Because of its showy appearance, the dried fruits are sometimes saved and used in dried arrangements.

Golden Rain Tree (Koelreuteria Paniculata)
Image: Arbor Valley Nursery

Even then, it’s well-loved for its adaptability and hardiness. In fact, it’s known to withstand poor conditions such as excessive drought, wind, heat, and air pollution.

The golden rain tree is primarily grown in temperate regions and in locations that receive full sun. Even then, it prefers having a moist soil that has adequate drainage. 

It’s important to note that the golden rain tree is classified as an invasive plant in certain areas. Hence, it’s recommended that you conduct further research. 

FAQs

Are ferns a type of tree?

Fern trees aren’t actually trees. They’re usually shrubs with elongated ‘trunks’ with a sizable, dense crown of fronds that make them resemble a tree.

What do you call a fern leaf?

Fern leaves are commonly called “fronds”. They’re characterized for being either large or long and having several profound divisions of multiple leaflets.
Depending on the type of plant, fronds can resemble the appearance of a fan or feather.

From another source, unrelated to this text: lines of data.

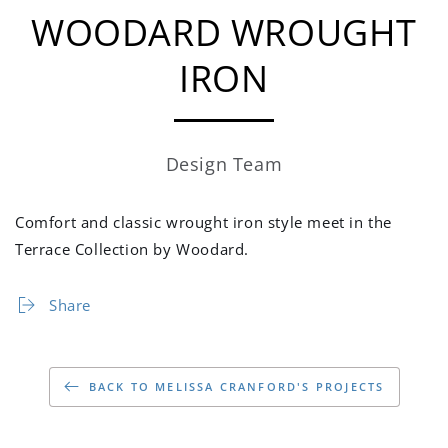
WOODARD WROUGHT
IRON
Design Team
Comfort and classic wrought iron style meet in the
Terrace Collection by Woodard.
Share
BACK TO MELISSA CRANFORD'S PROJECTS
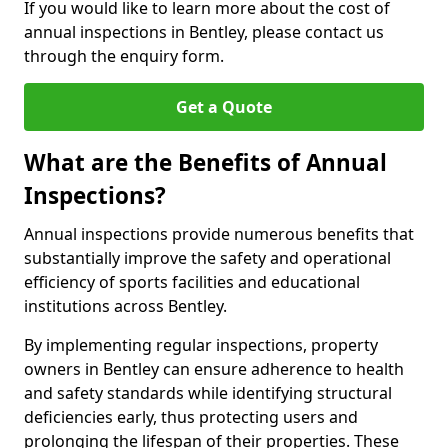
If you would like to learn more about the cost of
annual inspections in Bentley, please contact us
through the enquiry form.
Get a Quote
What are the Benefits of Annual
Inspections?
Annual inspections provide numerous benefits that
substantially improve the safety and operational
efficiency of sports facilities and educational
institutions across Bentley.
By implementing regular inspections, property
owners in Bentley can ensure adherence to health
and safety standards while identifying structural
deficiencies early, thus protecting users and
prolonging the lifespan of their properties. These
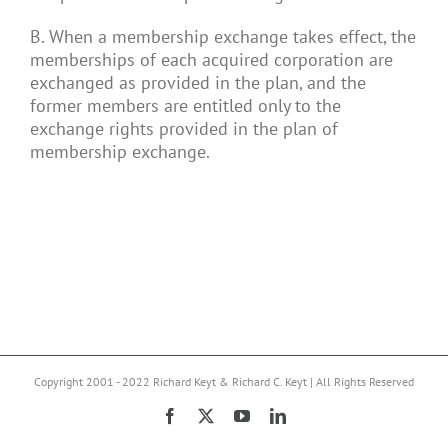
B. When a membership exchange takes effect, the
memberships of each acquired corporation are
exchanged as provided in the plan, and the
former members are entitled only to the
exchange rights provided in the plan of
membership exchange.
Copyright 2001 - 2022 Richard Keyt & Richard C. Keyt | All Rights Reserved
Facebook
X
YouTube
LinkedIn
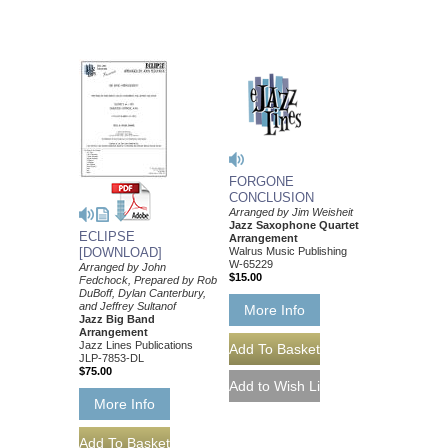
FORGONE
CONCLUSION
Arranged by Jim Weisheit
Jazz Saxophone Quartet
ECLIPSE
Arrangement
Walrus Music Publishing
[DOWNLOAD]
W-65229
Arranged by John
$15.00
Fedchock, Prepared by Rob
DuBoff, Dylan Canterbury,
and Jeffrey Sultanof
More Info
Jazz Big Band
Arrangement
Jazz Lines Publications
JLP-7853-DL
$75.00
More Info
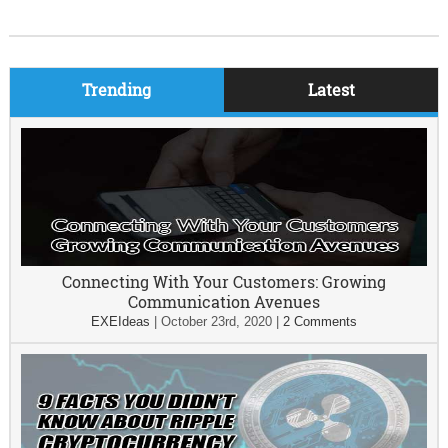
Trending
Latest
Connecting With Your Customers: Growing
Communication Avenues
EXEIdeas
|
October 23rd, 2020
|
2 Comments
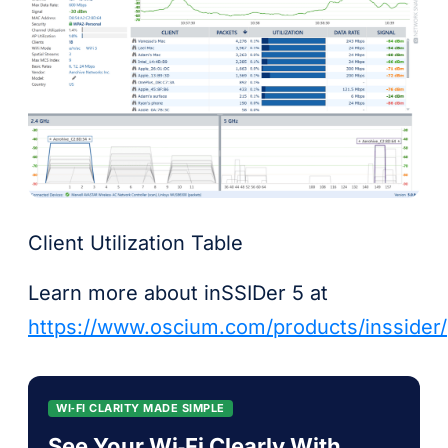
Client Utilization Table
Learn more about inSSIDer 5 at
https://www.oscium.com/products/inssider/
WI‑FI CLARITY MADE SIMPLE
See Your Wi‑Fi Clearly With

Where are fern-like trees typically found?

Fern-like trees primarily grow in sub-tropical and tropical climates. Hence, they typically prefer partial to full sun exposure and warm conditions. 
There are a few fern-like trees that can be found in temperate climates.

What are evergreen and deciduous plants?

An evergreen plant keeps its foliage fresh for more than one growing season, sometimes throughout the entire year.
Meanwhile, deciduous plants are those that lose all of its foliage at certain parts of the year.